(Entries provided begins)

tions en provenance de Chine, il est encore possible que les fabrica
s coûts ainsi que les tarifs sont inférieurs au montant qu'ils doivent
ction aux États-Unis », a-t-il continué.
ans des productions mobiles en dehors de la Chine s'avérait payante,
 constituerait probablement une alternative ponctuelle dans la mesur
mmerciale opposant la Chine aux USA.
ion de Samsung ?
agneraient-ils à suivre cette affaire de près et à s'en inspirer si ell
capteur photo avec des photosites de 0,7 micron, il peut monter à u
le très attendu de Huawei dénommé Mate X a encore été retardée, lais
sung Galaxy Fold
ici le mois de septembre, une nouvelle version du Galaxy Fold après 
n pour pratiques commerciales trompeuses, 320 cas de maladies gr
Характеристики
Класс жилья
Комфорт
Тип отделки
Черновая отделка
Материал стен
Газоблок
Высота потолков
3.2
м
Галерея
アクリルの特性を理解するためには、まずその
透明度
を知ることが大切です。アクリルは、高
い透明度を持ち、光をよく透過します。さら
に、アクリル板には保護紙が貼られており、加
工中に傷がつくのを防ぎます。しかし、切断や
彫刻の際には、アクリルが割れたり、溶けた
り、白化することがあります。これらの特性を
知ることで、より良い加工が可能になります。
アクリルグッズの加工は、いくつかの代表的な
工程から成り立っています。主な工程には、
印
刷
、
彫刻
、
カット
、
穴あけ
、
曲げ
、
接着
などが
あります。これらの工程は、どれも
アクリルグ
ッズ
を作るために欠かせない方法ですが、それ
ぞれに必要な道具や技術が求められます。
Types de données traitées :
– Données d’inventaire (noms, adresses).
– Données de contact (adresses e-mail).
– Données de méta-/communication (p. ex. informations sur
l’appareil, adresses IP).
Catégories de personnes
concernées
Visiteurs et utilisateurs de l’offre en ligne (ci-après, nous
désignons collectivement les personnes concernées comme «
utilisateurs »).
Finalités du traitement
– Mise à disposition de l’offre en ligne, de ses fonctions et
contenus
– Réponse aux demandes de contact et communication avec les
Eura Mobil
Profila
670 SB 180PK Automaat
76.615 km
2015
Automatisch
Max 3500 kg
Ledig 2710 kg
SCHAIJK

(Entries provided ends)

◆ **What is needed**
Could you reproduce the material word for word, from its very start through the line containing "capteur photo avec"?

◆ **Your solution**
tions en provenance de Chine, il est encore possible que les fabrica
s coûts ainsi que les tarifs sont inférieurs au montant qu'ils doivent
ction aux États-Unis », a-t-il continué.
ans des productions mobiles en dehors de la Chine s'avérait payante,
 constituerait probablement une alternative ponctuelle dans la mesur
mmerciale opposant la Chine aux USA.
ion de Samsung ?
agneraient-ils à suivre cette affaire de près et à s'en inspirer si ell
capteur photo avec des photosites de 0,7 micron, il peut monter à u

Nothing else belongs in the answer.